That's one small step for a fish, one giant problem for Australia.
Australia has its fair share of imposing animals, but researchers say that a non-native fish that walks on land could pose a real threat to some of the continent's wildlife. The invader is called the climbing perch.
An expert on the species, Nathan Waltham of James Cook University in Queensland, Australia, told Public Radio International that a set of spiny protrusions on the 10-inch fish's gill plates help it "walk" across the ground. The fish spreads out the gill plates and uses the spines to pull itself along in search of water.
In action, the move looks more like a controlled flop. It's not the most elegant way of getting from one water hole to the next, but it's effective. And that's not the only feature in the creature's favor.
The fish has lungs in addition to gills, Waltham told the Guardian, so it can breathe in air as well as water and live on land for several days. It's also capable of surviving in either fresh or salt water.
All these adaptations give the climbing perch a competitive edge in wetland environments that could be bad news for native species. “When they populate an area they’re not commonly found in, they can disrupt the balance of that habitat,” Waltham told the Guardian.
The olive-green fish is native to southeast Asia and has propagated across Indonesia and Papua New Guinea over the last 40 years, according to the Guardian. Now, Waltham said, it's been found on the Torres Strait islands of Boigu and Saibai, the northernmost inhabited islands in Australia.

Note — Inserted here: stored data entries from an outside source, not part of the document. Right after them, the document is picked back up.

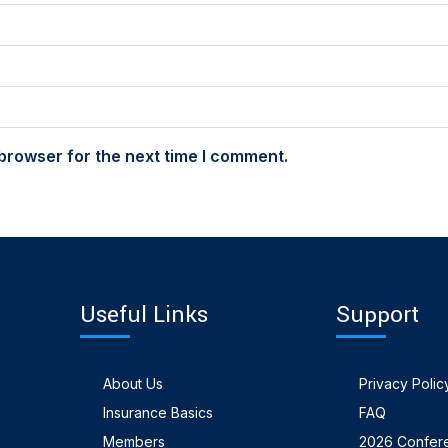
browser for the next time I comment.
Useful Links
Support
About Us
Privacy Polic
Insurance Basics
FAQ
Members
2026 Confer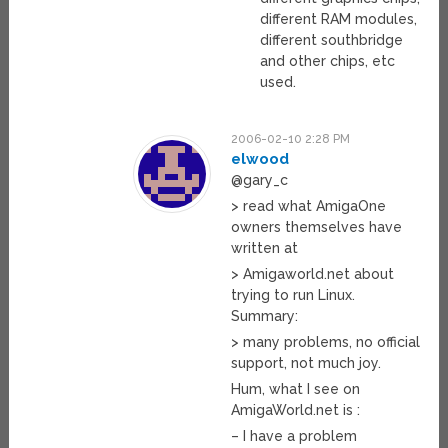
different RAM modules,
different southbridge
and other chips, etc
used.
2006-02-10 2:28 PM
elwood
@gary_c
> read what AmigaOne
owners themselves have
written at
> Amigaworld.net about
trying to run Linux.
Summary:
> many problems, no official
support, not much joy.
Hum, what I see on
AmigaWorld.net is :
– I have a problem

Waltham warned that the climbing perch would pose a "major disaster" for native species of Australian birds and fish, should it hit the mainland. The very same spines that help the perch negotiate dry land can prove lethal to predators.
"If a larger fish or a bird or some other animal tries to eat the climbing perch, it's natural defense is to flex and lock in place those gills," he told PRI. "And in doing that the climbing perch can get caught in the throat and unfortunately in doing that, the animal that's trying to eat the climbing perch is not going to survive."
Australia has a history of problems with invasive species, and we're not referring to Johnny Depp's dogs.
For instance, cane toads, which were introduced to Australia in 1935 in an effort to control beetles that ate sugar cane, quickly spread because of a lack of natural predators. To make matters worse, the toxins in the toads' skin poisoned native animals that tried to eat them.
Other animals, such as rabbits, were introduced to Australia by early settlers but soon became pests -- again, because they lacked natural predators.